Over the millions and millions of years, however, the high mountains eroded, by and by, into their present size.

At the same time, the plate that had ended up lower in the crash of the plates moved little by little. It first moved towards the equator, sometimes moving in tropical areas, sometimes in dry ones. Before reaching its present location, the plate made a turn near the Antarctica. During this period, the changing climatic zones eroded the mountain range effectively. In cold periods, the cliffs were eroded by the ice cap, and in hot and humid periods, the rains. The cliffs of Koli are part of the latest stage in this history of erosion, being the lowest part of the old mountain range that once was formed out of desert sands that had spilled onto the seashore. Due to its hardness, the sand that had condensed into quartz rock about 10 kilometres deep inside the Earth has caused the Koli fells to stay higher than the surrounding areas.

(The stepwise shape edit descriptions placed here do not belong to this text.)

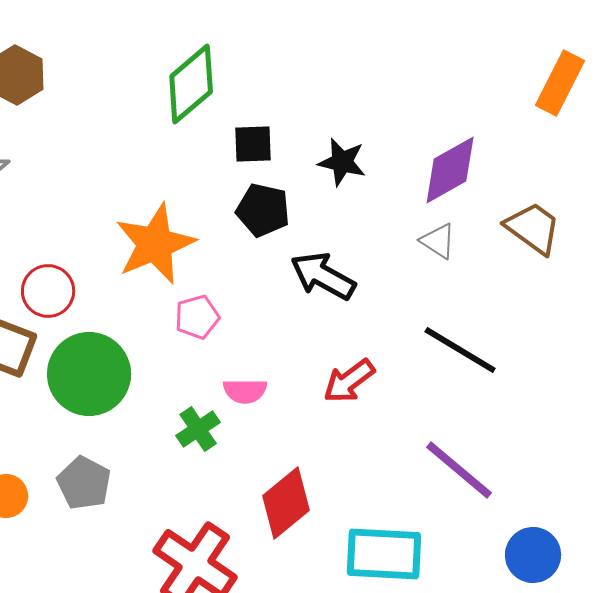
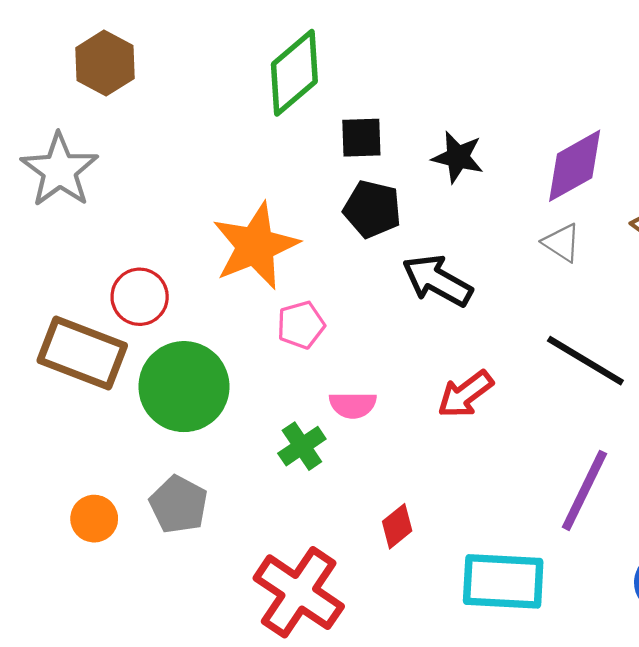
purple line: (459, 470) -> (584, 490), turned 76
red diamond: (286, 503) -> (397, 526), size x0.6

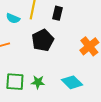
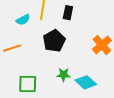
cyan semicircle: (13, 18) -> (23, 20), turned -48
green star: (38, 82) -> (64, 75), moved

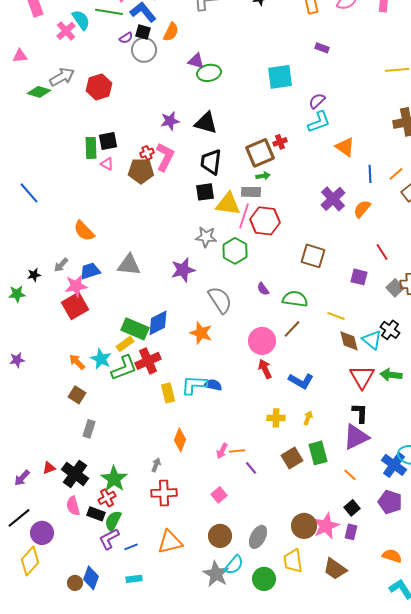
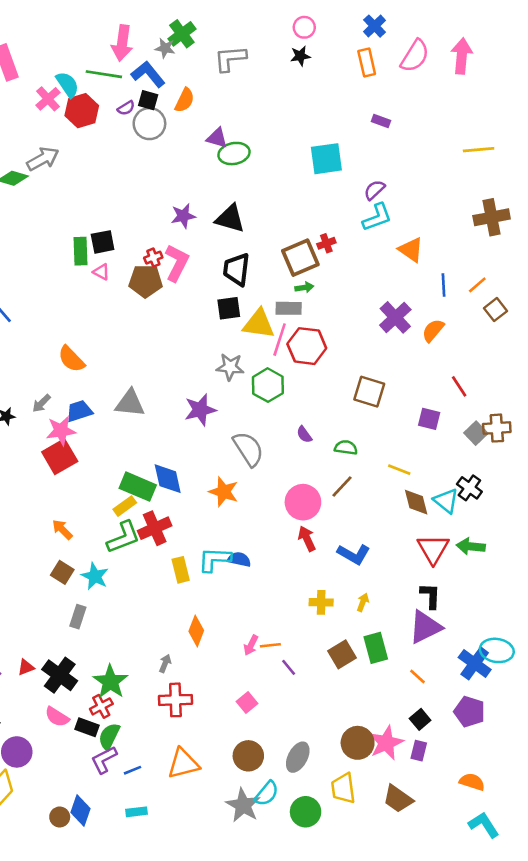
red hexagon: (99, 87) -> (82, 111), moved
green semicircle: (295, 299) -> (346, 448), size x0.7
blue diamond: (158, 323) -> (168, 479), turned -76
cyan star: (101, 359) -> (95, 576), moved
pink semicircle: (73, 506) -> (57, 717), turned -42

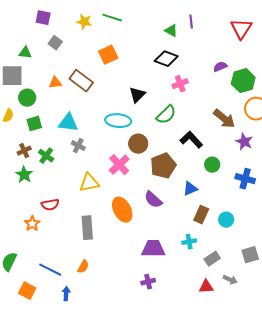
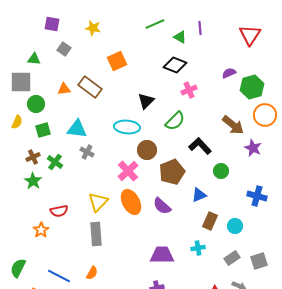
green line: (112, 18) -> (155, 24), moved, turned -42
blue cross: (245, 179) -> (257, 196), moved
yellow triangle: (89, 183) -> (98, 202), moved, turned -35
orange ellipse: (122, 210) -> (131, 202), moved
gray rectangle: (212, 259) -> (232, 258), moved

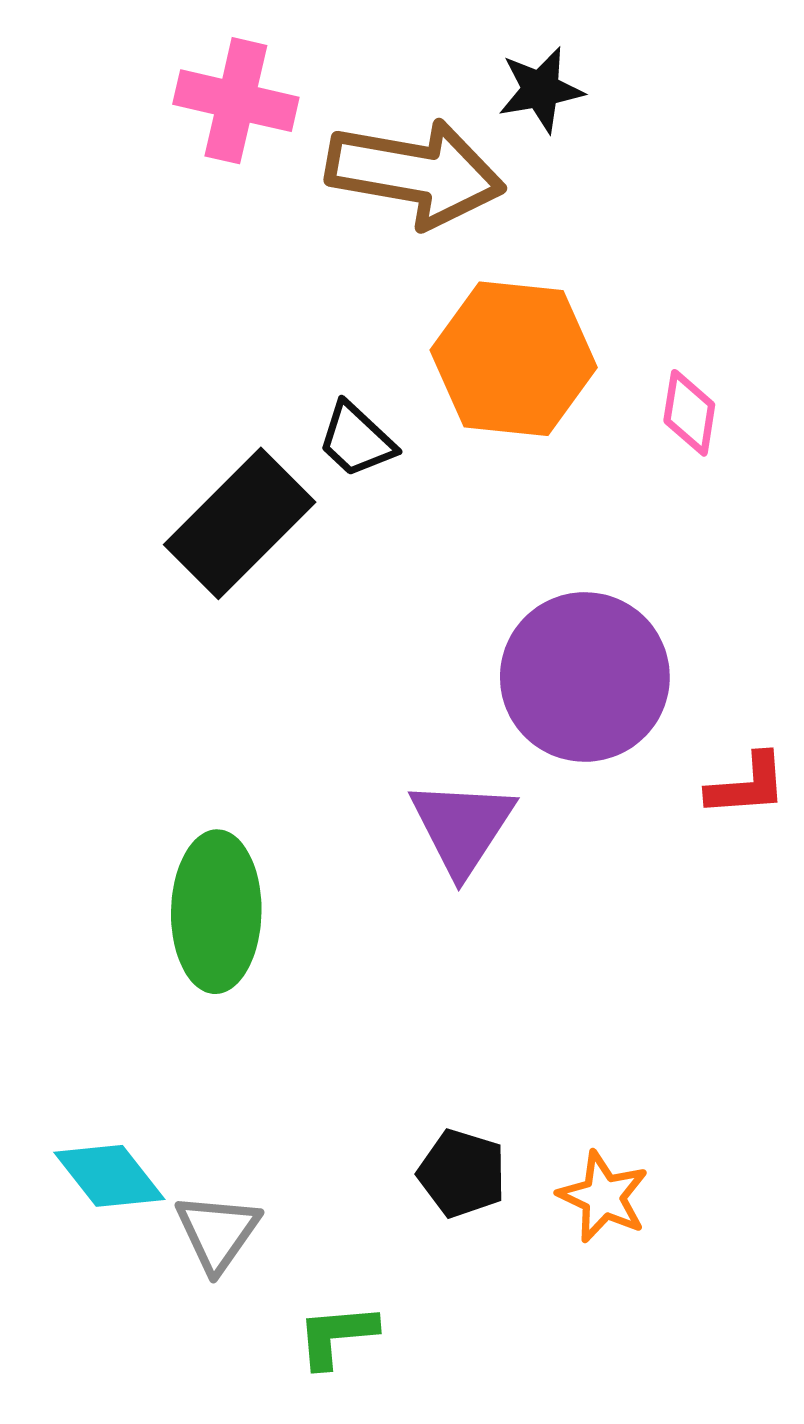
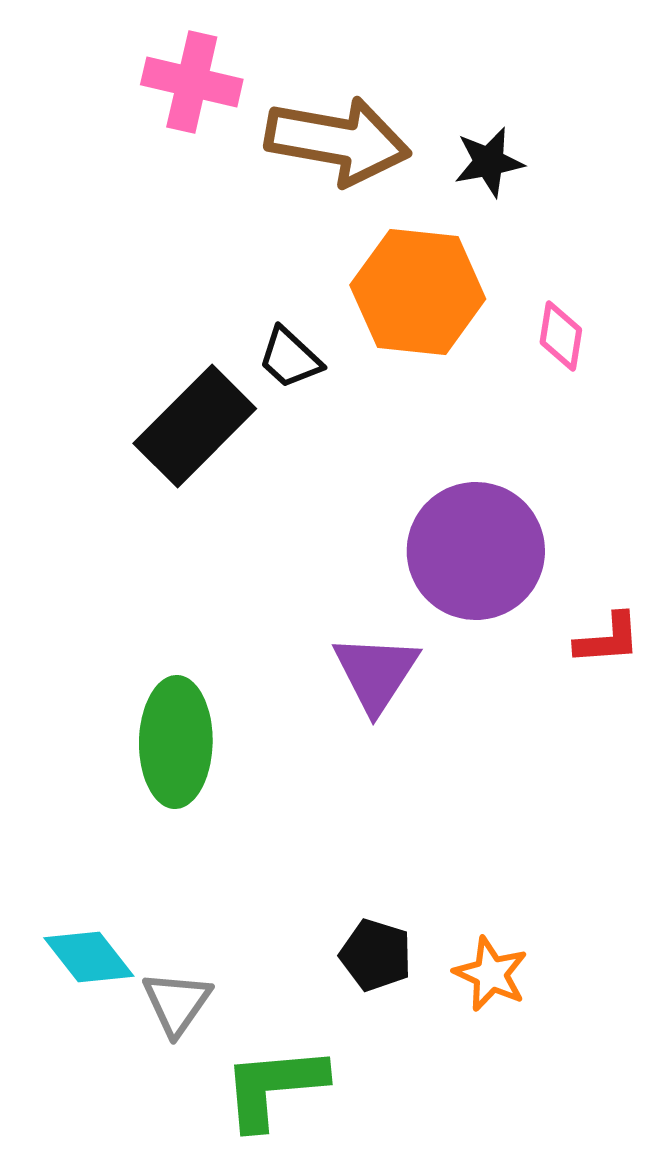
black star: (541, 90) -> (489, 162), moved
green L-shape: (337, 1336) -> (274, 1087), size x1.6

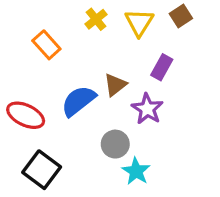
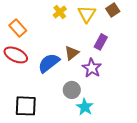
orange rectangle: (46, 45) -> (18, 28), moved
red ellipse: (26, 115) -> (16, 55), moved
black square: (42, 170) -> (26, 106), turned -35

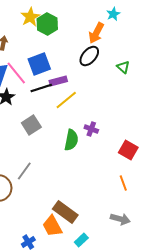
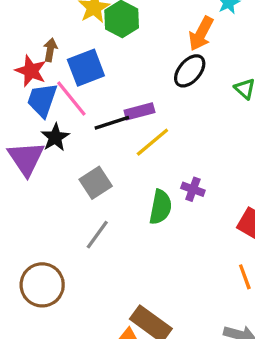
blue square: (39, 64) -> (86, 68), moved
gray line: (24, 171) -> (97, 235), moved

Volcanic eruptions and crevices of the tectonic plate in the Koli area once formed volcanic zones in the bedrock. After long periods of erosion of the mountains, these areas have surfaced and show up in today’s landscape as nutritious groves. A good example of this is the Paimenvaara area. On Lake Pielinen, the Sikosaari island and the Hölösaaret islands have been formed as entry channels of magma eruptions.

Fortunately for Koli, as a result of the series of geological events described above, the tectonic plate is over 70 kilometres thick in the Koli area. Away from Koli, in whatever direction, the plate is thinner. For this reason, the conditions at Koli are the stablest on Earth.

At the Visitor Centre Ukko, the standing exhibition "Kolin perintö" (‘The Heritage of Koli’) tells a multidimensional story of the history and geology of Koli. Half an hour’s drive from Koli, the Finnish Stone Centre in Nunnanlahti, Juuka, offers you a magnificent presentation of the life and use of stone.

Human inhabitation in the Koli area; the village of Koli

Koli got its first human inhabitants as late as the 17th century. Today there are just under 300 inhabitants in the village of Koli. Koli is part of the municipality of Lieksa, most of which lies on the other side of Lake Pielinen. Koli is served by the Koli comprehensive school, which has two classrooms and about 20 pupils.